Although the current results are generally consistent with prior ERP work on explicit and implicit linguistic metric structures, they are inconsistent with results observed in a previous eye-tracking experiment using the same materials. Recall that Breen and Clifton observed inflated reading times only for WS violations, and not for SW violations [13
]; moreover, these effects were observed only in relatively later reading time measures. Conversely, our results demonstrate significant early ERP differences for both SW and WS violations, though they differ in polarity, timing, and topography. These differential effects are likely due to differences in the temporal control of stimulus presentation between the studies. In Breen and Clifton’s experiment, participants read normally at their own pace, meaning they could take as much time as needed to process material in advance of the critical word, and could look back to prior sentence material to resolve difficulty generated at the target word. In contrast, materials in the current study were presented in a region-by-region segmented fashion, giving participants less time to generate predictions about upcoming material, and disallowing regressions. Moreover, the fact that the current materials were presented in a time-controlled manner means that the metric structure of the sentence materials was more obvious for readers, making the metric inconsistency more explicit, resulting in significant ERP effects of both types of metric violations.

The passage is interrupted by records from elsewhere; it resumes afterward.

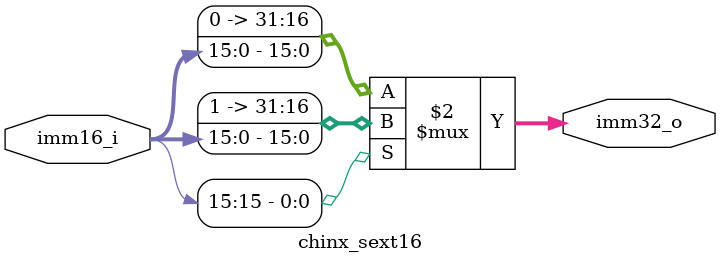
<source format=sv>
`timescale 1ns / 1ps

module chinx_sext8(
    input wire [7:0] imm8_i,
    output wire [31:0] imm32_o
);
assign imm32_o = (imm8_i[7] == 1'b1) ? {24'hff_ffff, imm8_i} : {24'd0, imm8_i};
endmodule

module chinx_sext16(
    input wire [15:0] imm16_i,
    output wire [31:0] imm32_o
);
assign imm32_o = (imm16_i[15] == 1'b1) ? {16'hffff, imm16_i} : {16'd0, imm16_i};
endmodule
</source>
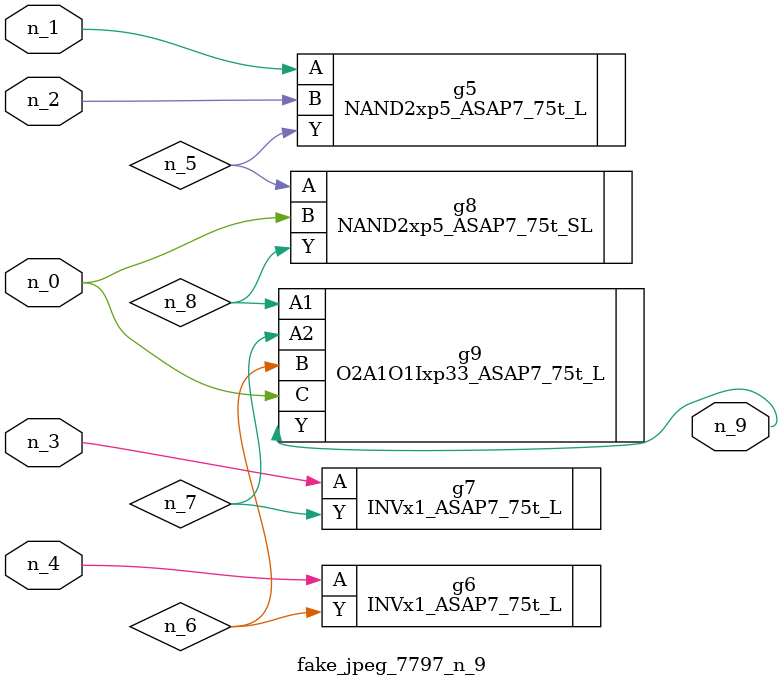
<source format=v>
module fake_jpeg_7797_n_9 (n_3, n_2, n_1, n_0, n_4, n_9);

input n_3;
input n_2;
input n_1;
input n_0;
input n_4;

output n_9;

wire n_8;
wire n_6;
wire n_5;
wire n_7;

NAND2xp5_ASAP7_75t_L g5 ( 
.A(n_1),
.B(n_2),
.Y(n_5)
);

INVx1_ASAP7_75t_L g6 ( 
.A(n_4),
.Y(n_6)
);

INVx1_ASAP7_75t_L g7 ( 
.A(n_3),
.Y(n_7)
);

NAND2xp5_ASAP7_75t_SL g8 ( 
.A(n_5),
.B(n_0),
.Y(n_8)
);

O2A1O1Ixp33_ASAP7_75t_L g9 ( 
.A1(n_8),
.A2(n_7),
.B(n_6),
.C(n_0),
.Y(n_9)
);


endmodule
</source>
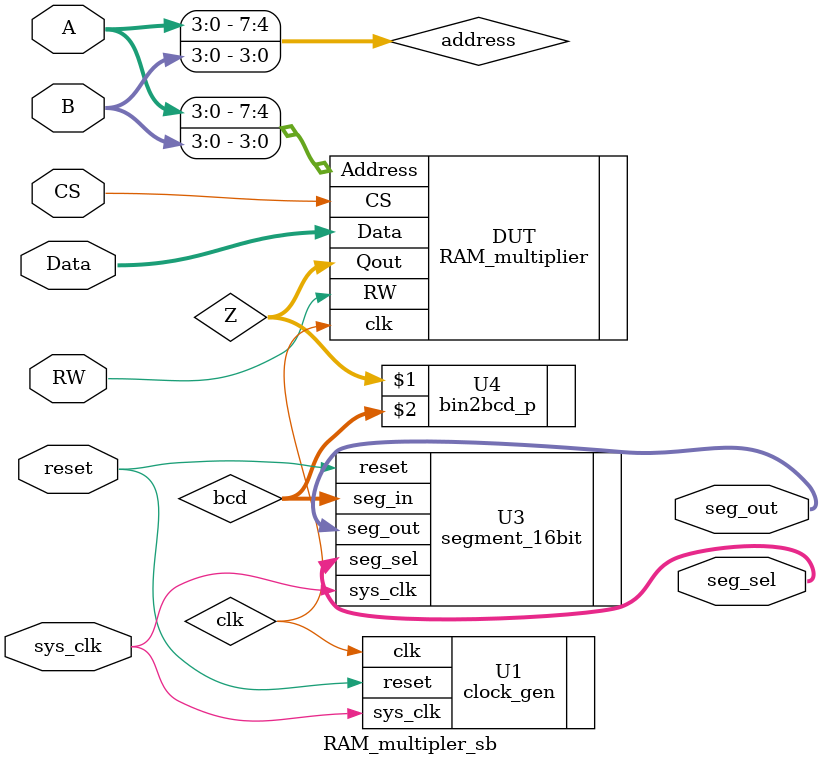
<source format=sv>
module RAM_multipler_sb(
 input logic sys_clk, reset,
 input logic CS, RW,
 input logic [3:0] A, B,
 input logic [7:0] Data,
 output logic [7:0] seg_out,
 output logic [3:0] seg_sel);
//
logic clk;
logic [7:0] Z, address;
logic [15:0] bcd;
//
assign address = {A, B};
clock_gen #(0) U1 (.sys_clk(sys_clk), .reset(reset), .clk(clk));
RAM_multiplier DUT (.clk(clk), .CS(CS), .RW(RW), .Address(address), .Data(Data), .Qout(Z));
bin2bcd_p #(8) U4(Z, bcd); 
segment_16bit U3 (.sys_clk(sys_clk), .reset(reset), .seg_in(bcd), .seg_sel(seg_sel), .seg_out(seg_out));
//
endmodule


</source>
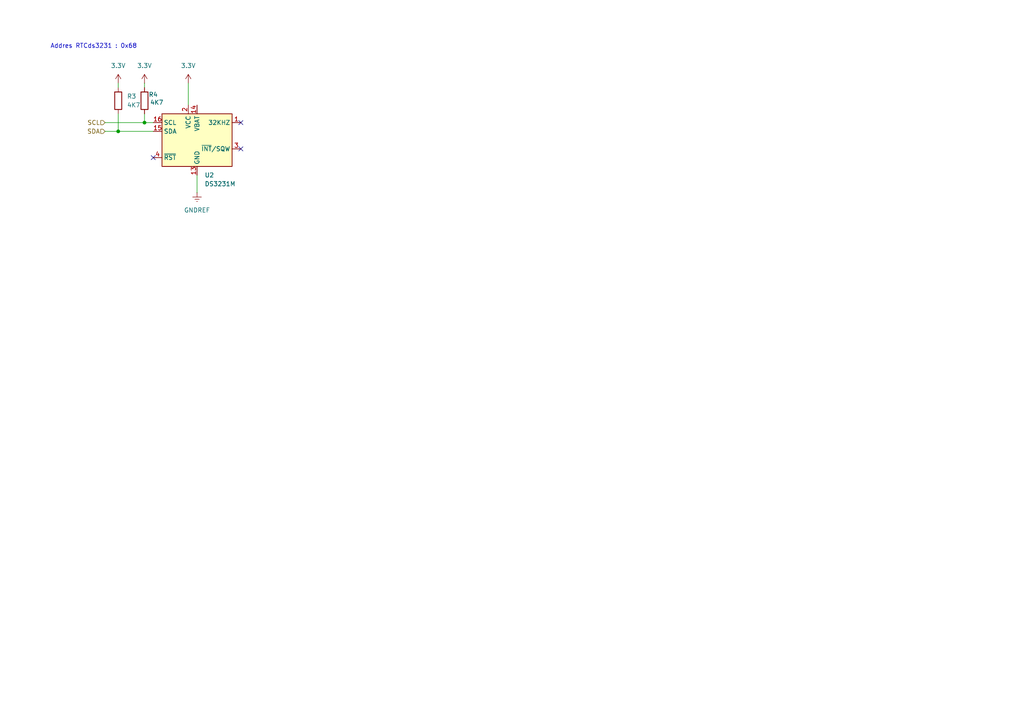
<source format=kicad_sch>
(kicad_sch
	(version 20231120)
	(generator "eeschema")
	(generator_version "8.0")
	(uuid "f28e98e4-8ef6-4d3c-8505-d19da5570816")
	(paper "A4")
	
	(junction
		(at 34.29 38.1)
		(diameter 0)
		(color 0 0 0 0)
		(uuid "3a1d0916-2020-4348-b26c-e6ccaf9fb78c")
	)
	(junction
		(at 41.91 35.56)
		(diameter 0)
		(color 0 0 0 0)
		(uuid "4b873f1b-2c48-4983-8b4f-68d6339d7c8c")
	)
	(no_connect
		(at 69.85 43.18)
		(uuid "3d770a17-9ed0-47e3-aa2a-a7c071836183")
	)
	(no_connect
		(at 44.45 45.72)
		(uuid "9a14f2da-3083-4a33-aaa8-c0553842380a")
	)
	(no_connect
		(at 69.85 35.56)
		(uuid "e78e0eb0-75d1-4138-8936-7b8c2a5610bc")
	)
	(wire
		(pts
			(xy 30.48 35.56) (xy 41.91 35.56)
		)
		(stroke
			(width 0)
			(type default)
		)
		(uuid "03ddaacf-0f80-416a-8531-3065c9895456")
	)
	(wire
		(pts
			(xy 57.15 50.8) (xy 57.15 55.88)
		)
		(stroke
			(width 0)
			(type default)
		)
		(uuid "03e98e0c-51cc-4330-8eba-cc74cb888009")
	)
	(wire
		(pts
			(xy 41.91 35.56) (xy 44.45 35.56)
		)
		(stroke
			(width 0)
			(type default)
		)
		(uuid "75ececba-8f1d-4aa7-8f42-dc3dd95acc3b")
	)
	(wire
		(pts
			(xy 54.61 24.13) (xy 54.61 30.48)
		)
		(stroke
			(width 0)
			(type default)
		)
		(uuid "7613f478-d6c5-4ea3-9d65-6c60066cab13")
	)
	(wire
		(pts
			(xy 34.29 33.02) (xy 34.29 38.1)
		)
		(stroke
			(width 0)
			(type default)
		)
		(uuid "78e36651-d63d-47e4-a1cf-be653617135e")
	)
	(wire
		(pts
			(xy 41.91 24.13) (xy 41.91 25.4)
		)
		(stroke
			(width 0)
			(type default)
		)
		(uuid "d2542870-f88e-4a1b-8c90-bfec29dba798")
	)
	(wire
		(pts
			(xy 41.91 33.02) (xy 41.91 35.56)
		)
		(stroke
			(width 0)
			(type default)
		)
		(uuid "d30a4f90-c145-4fa0-a3c7-8eab95b3acaf")
	)
	(wire
		(pts
			(xy 34.29 38.1) (xy 44.45 38.1)
		)
		(stroke
			(width 0)
			(type default)
		)
		(uuid "dfc67d1e-8622-4d4d-8631-e02ba6dd1002")
	)
	(wire
		(pts
			(xy 34.29 24.13) (xy 34.29 25.4)
		)
		(stroke
			(width 0)
			(type default)
		)
		(uuid "e0b96128-00c7-44de-818e-2b523d07ba84")
	)
	(wire
		(pts
			(xy 30.48 38.1) (xy 34.29 38.1)
		)
		(stroke
			(width 0)
			(type default)
		)
		(uuid "fd7c3ce8-90cd-408c-8e3e-68862df2bcdd")
	)
	(text "Addres RTCds3231 : 0x68\n"
		(exclude_from_sim no)
		(at 27.178 13.462 0)
		(effects
			(font
				(size 1.27 1.27)
			)
		)
		(uuid "10c9e0ee-0be4-4a4c-bdee-237989b4866f")
	)
	(hierarchical_label "SCL"
		(shape input)
		(at 30.48 35.56 180)
		(fields_autoplaced yes)
		(effects
			(font
				(size 1.27 1.27)
			)
			(justify right)
		)
		(uuid "ddaffc5e-d0d2-4b55-99c0-5a00ad23d52a")
	)
	(hierarchical_label "SDA"
		(shape input)
		(at 30.48 38.1 180)
		(fields_autoplaced yes)
		(effects
			(font
				(size 1.27 1.27)
			)
			(justify right)
		)
		(uuid "ed09d929-c97c-4cc5-b7fd-f822ef1d60d7")
	)
	(symbol
		(lib_id "power:VCC")
		(at 41.91 24.13 0)
		(unit 1)
		(exclude_from_sim no)
		(in_bom yes)
		(on_board yes)
		(dnp no)
		(fields_autoplaced yes)
		(uuid "3a1e74a2-8479-498b-822e-cb49fd124edf")
		(property "Reference" "#PWR06"
			(at 41.91 27.94 0)
			(effects
				(font
					(size 1.27 1.27)
				)
				(hide yes)
			)
		)
		(property "Value" "3.3V"
			(at 41.91 19.05 0)
			(effects
				(font
					(size 1.27 1.27)
				)
			)
		)
		(property "Footprint" ""
			(at 41.91 24.13 0)
			(effects
				(font
					(size 1.27 1.27)
				)
				(hide yes)
			)
		)
		(property "Datasheet" ""
			(at 41.91 24.13 0)
			(effects
				(font
					(size 1.27 1.27)
				)
				(hide yes)
			)
		)
		(property "Description" "Power symbol creates a global label with name \"VCC\""
			(at 41.91 24.13 0)
			(effects
				(font
					(size 1.27 1.27)
				)
				(hide yes)
			)
		)
		(pin "1"
			(uuid "4e189dd1-574e-4e86-9315-45deb1600ac0")
		)
		(instances
			(project "modul RTC"
				(path "/f28e98e4-8ef6-4d3c-8505-d19da5570816"
					(reference "#PWR06")
					(unit 1)
				)
			)
		)
	)
	(symbol
		(lib_id "power:GNDREF")
		(at 57.15 55.88 0)
		(unit 1)
		(exclude_from_sim no)
		(in_bom yes)
		(on_board yes)
		(dnp no)
		(fields_autoplaced yes)
		(uuid "3b141b33-0891-49c3-b25b-6b2d05b8a050")
		(property "Reference" "#PWR08"
			(at 57.15 62.23 0)
			(effects
				(font
					(size 1.27 1.27)
				)
				(hide yes)
			)
		)
		(property "Value" "GNDREF"
			(at 57.15 60.96 0)
			(effects
				(font
					(size 1.27 1.27)
				)
			)
		)
		(property "Footprint" ""
			(at 57.15 55.88 0)
			(effects
				(font
					(size 1.27 1.27)
				)
				(hide yes)
			)
		)
		(property "Datasheet" ""
			(at 57.15 55.88 0)
			(effects
				(font
					(size 1.27 1.27)
				)
				(hide yes)
			)
		)
		(property "Description" "Power symbol creates a global label with name \"GNDREF\" , reference supply ground"
			(at 57.15 55.88 0)
			(effects
				(font
					(size 1.27 1.27)
				)
				(hide yes)
			)
		)
		(pin "1"
			(uuid "6c8106de-f8cd-44c3-8c0a-b46b41438368")
		)
		(instances
			(project "modul RTC"
				(path "/f28e98e4-8ef6-4d3c-8505-d19da5570816"
					(reference "#PWR08")
					(unit 1)
				)
			)
		)
	)
	(symbol
		(lib_id "Timer_RTC:DS3231M")
		(at 57.15 40.64 0)
		(unit 1)
		(exclude_from_sim no)
		(in_bom yes)
		(on_board yes)
		(dnp no)
		(fields_autoplaced yes)
		(uuid "3c9a87ae-29fd-4234-8d0e-b6f37666fa54")
		(property "Reference" "U2"
			(at 59.3441 50.8 0)
			(effects
				(font
					(size 1.27 1.27)
				)
				(justify left)
			)
		)
		(property "Value" "DS3231M"
			(at 59.3441 53.34 0)
			(effects
				(font
					(size 1.27 1.27)
				)
				(justify left)
			)
		)
		(property "Footprint" "Package_SO:SOIC-16W_7.5x10.3mm_P1.27mm"
			(at 57.15 55.88 0)
			(effects
				(font
					(size 1.27 1.27)
				)
				(hide yes)
			)
		)
		(property "Datasheet" "http://datasheets.maximintegrated.com/en/ds/DS3231.pdf"
			(at 64.008 39.37 0)
			(effects
				(font
					(size 1.27 1.27)
				)
				(hide yes)
			)
		)
		(property "Description" "Extremely Accurate I2C-Integrated RTC/TCXO/Crystal SOIC-16"
			(at 57.15 40.64 0)
			(effects
				(font
					(size 1.27 1.27)
				)
				(hide yes)
			)
		)
		(pin "6"
			(uuid "728a18d0-c5a7-4528-a656-e648bb45f6a5")
		)
		(pin "16"
			(uuid "cc910aa2-93ce-4a73-99da-97428e4fb04a")
		)
		(pin "9"
			(uuid "f009fc88-3517-448b-8b07-47fc1881c8c1")
		)
		(pin "3"
			(uuid "61629e38-44df-418d-8dad-a0c7c00aa2a9")
		)
		(pin "14"
			(uuid "83671b25-5959-499e-81d2-c74d1c375474")
		)
		(pin "5"
			(uuid "4dd51fed-efd2-4f07-8b4d-d7fb0cacef05")
		)
		(pin "11"
			(uuid "a597db06-4294-4276-b842-47c0d840c508")
		)
		(pin "7"
			(uuid "8f98c701-a584-4a44-ad31-04a3554a5f53")
		)
		(pin "4"
			(uuid "1bd35bb0-85b2-444b-8dee-8361cb3a93db")
		)
		(pin "8"
			(uuid "48b8d4a7-ffbc-44c5-b0f6-d80cff4b14af")
		)
		(pin "2"
			(uuid "9c7b185a-79f9-4718-98e0-9062fd29cae3")
		)
		(pin "15"
			(uuid "349f4dcf-0312-45c4-998b-0c7874e06ef2")
		)
		(pin "10"
			(uuid "50265641-8ee8-45da-a55f-569c218a44af")
		)
		(pin "1"
			(uuid "701bc594-892e-45b5-b8dd-7869ecc26821")
		)
		(pin "13"
			(uuid "aafc8d27-f4ec-4d98-8d0d-961fd589ad28")
		)
		(pin "12"
			(uuid "3c7d2024-222e-4355-825b-3417cc8fa205")
		)
		(instances
			(project "modul RTC"
				(path "/f28e98e4-8ef6-4d3c-8505-d19da5570816"
					(reference "U2")
					(unit 1)
				)
			)
		)
	)
	(symbol
		(lib_id "power:VCC")
		(at 54.61 24.13 0)
		(unit 1)
		(exclude_from_sim no)
		(in_bom yes)
		(on_board yes)
		(dnp no)
		(fields_autoplaced yes)
		(uuid "6530ff1a-0e8e-46e7-a334-067ae1e1ea9a")
		(property "Reference" "#PWR07"
			(at 54.61 27.94 0)
			(effects
				(font
					(size 1.27 1.27)
				)
				(hide yes)
			)
		)
		(property "Value" "3.3V"
			(at 54.61 19.05 0)
			(effects
				(font
					(size 1.27 1.27)
				)
			)
		)
		(property "Footprint" ""
			(at 54.61 24.13 0)
			(effects
				(font
					(size 1.27 1.27)
				)
				(hide yes)
			)
		)
		(property "Datasheet" ""
			(at 54.61 24.13 0)
			(effects
				(font
					(size 1.27 1.27)
				)
				(hide yes)
			)
		)
		(property "Description" "Power symbol creates a global label with name \"VCC\""
			(at 54.61 24.13 0)
			(effects
				(font
					(size 1.27 1.27)
				)
				(hide yes)
			)
		)
		(pin "1"
			(uuid "685a1d5e-0e48-4405-94ad-8c1a76a3c7ec")
		)
		(instances
			(project "modul RTC"
				(path "/f28e98e4-8ef6-4d3c-8505-d19da5570816"
					(reference "#PWR07")
					(unit 1)
				)
			)
		)
	)
	(symbol
		(lib_id "Device:R")
		(at 34.29 29.21 0)
		(unit 1)
		(exclude_from_sim no)
		(in_bom yes)
		(on_board yes)
		(dnp no)
		(fields_autoplaced yes)
		(uuid "66dfd004-8882-4cde-81e2-ed7f0ccfa948")
		(property "Reference" "R3"
			(at 36.83 27.9399 0)
			(effects
				(font
					(size 1.27 1.27)
				)
				(justify left)
			)
		)
		(property "Value" "4K7"
			(at 36.83 30.4799 0)
			(effects
				(font
					(size 1.27 1.27)
				)
				(justify left)
			)
		)
		(property "Footprint" "Resistor_THT:R_Axial_DIN0204_L3.6mm_D1.6mm_P5.08mm_Horizontal"
			(at 32.512 29.21 90)
			(effects
				(font
					(size 1.27 1.27)
				)
				(hide yes)
			)
		)
		(property "Datasheet" "~"
			(at 34.29 29.21 0)
			(effects
				(font
					(size 1.27 1.27)
				)
				(hide yes)
			)
		)
		(property "Description" "Resistor"
			(at 34.29 29.21 0)
			(effects
				(font
					(size 1.27 1.27)
				)
				(hide yes)
			)
		)
		(pin "2"
			(uuid "9440dc06-e6f5-4dce-bd9d-3a047abfc56d")
		)
		(pin "1"
			(uuid "417bf6c4-2b14-46f4-ad7f-fda1b7f056d4")
		)
		(instances
			(project "modul RTC"
				(path "/f28e98e4-8ef6-4d3c-8505-d19da5570816"
					(reference "R3")
					(unit 1)
				)
			)
		)
	)
	(symbol
		(lib_id "Device:R")
		(at 41.91 29.21 0)
		(unit 1)
		(exclude_from_sim no)
		(in_bom yes)
		(on_board yes)
		(dnp no)
		(uuid "6a5894b4-5f88-4806-a5f4-042e9e69844e")
		(property "Reference" "R4"
			(at 44.45 27.432 0)
			(effects
				(font
					(size 1.27 1.27)
				)
			)
		)
		(property "Value" "4K7"
			(at 45.466 29.718 0)
			(effects
				(font
					(size 1.27 1.27)
				)
			)
		)
		(property "Footprint" "Resistor_THT:R_Axial_DIN0204_L3.6mm_D1.6mm_P5.08mm_Horizontal"
			(at 40.132 29.21 90)
			(effects
				(font
					(size 1.27 1.27)
				)
				(hide yes)
			)
		)
		(property "Datasheet" "~"
			(at 41.91 29.21 0)
			(effects
				(font
					(size 1.27 1.27)
				)
				(hide yes)
			)
		)
		(property "Description" "Resistor"
			(at 41.91 29.21 0)
			(effects
				(font
					(size 1.27 1.27)
				)
				(hide yes)
			)
		)
		(pin "2"
			(uuid "7eded4d6-dc12-438f-9e0f-2e7654815f00")
		)
		(pin "1"
			(uuid "abcd5afc-a634-44d0-b81a-cc5db3e95a5c")
		)
		(instances
			(project "modul RTC"
				(path "/f28e98e4-8ef6-4d3c-8505-d19da5570816"
					(reference "R4")
					(unit 1)
				)
			)
		)
	)
	(symbol
		(lib_id "power:VCC")
		(at 34.29 24.13 0)
		(unit 1)
		(exclude_from_sim no)
		(in_bom yes)
		(on_board yes)
		(dnp no)
		(fields_autoplaced yes)
		(uuid "f563cb1d-52c4-4ea0-87ac-ad28e49fc28e")
		(property "Reference" "#PWR05"
			(at 34.29 27.94 0)
			(effects
				(font
					(size 1.27 1.27)
				)
				(hide yes)
			)
		)
		(property "Value" "3.3V"
			(at 34.29 19.05 0)
			(effects
				(font
					(size 1.27 1.27)
				)
			)
		)
		(property "Footprint" ""
			(at 34.29 24.13 0)
			(effects
				(font
					(size 1.27 1.27)
				)
				(hide yes)
			)
		)
		(property "Datasheet" ""
			(at 34.29 24.13 0)
			(effects
				(font
					(size 1.27 1.27)
				)
				(hide yes)
			)
		)
		(property "Description" "Power symbol creates a global label with name \"VCC\""
			(at 34.29 24.13 0)
			(effects
				(font
					(size 1.27 1.27)
				)
				(hide yes)
			)
		)
		(pin "1"
			(uuid "29327547-cd9f-4694-8c5c-a7bb6bf2254a")
		)
		(instances
			(project "modul RTC"
				(path "/f28e98e4-8ef6-4d3c-8505-d19da5570816"
					(reference "#PWR05")
					(unit 1)
				)
			)
		)
	)
	(sheet_instances
		(path "/"
			(page "1")
		)
	)
)

</source>
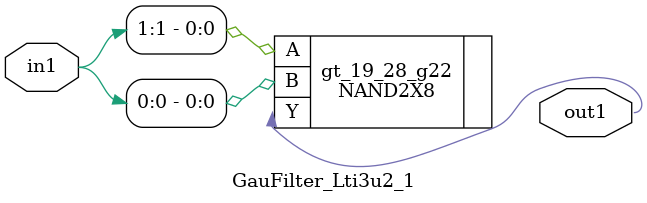
<source format=v>
`timescale 1ps / 1ps


module GauFilter_Lti3u2_1(in1, out1);
  input [1:0] in1;
  output out1;
  wire [1:0] in1;
  wire out1;
  NAND2X8 gt_19_28_g22(.A (in1[1]), .B (in1[0]), .Y (out1));
endmodule


</source>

Future work could directly investigate the role of temporal stimulus control on implicit metric violation processing by replicating the current paradigm using simultaneous collection of eye-tracking data and ERPs, a method which has already been used to successfully adjudicate debates about linguistic processing in eye movements [70
]. In this way, the role of metric inconsistency in silent reading could be assessed without explicitly controlling the timing of materials. Additionally, while current results demonstrate that readers engage in implicit prosody during silent reading of poetry, it is an open question to what extent these findings generalize to normal reading. The couplets used in the current study were designed to have strict metric and rhyming structure, which is rare in non-poetic language. However, our study does provide an insight to the role of meter in implicit prosody. To determine whether our result can be replicated in non-poetic contexts which do not have concomitantly high metrical expectancies, future work will explore differences in brain activity in response to metric violations in silently-read prose sentences.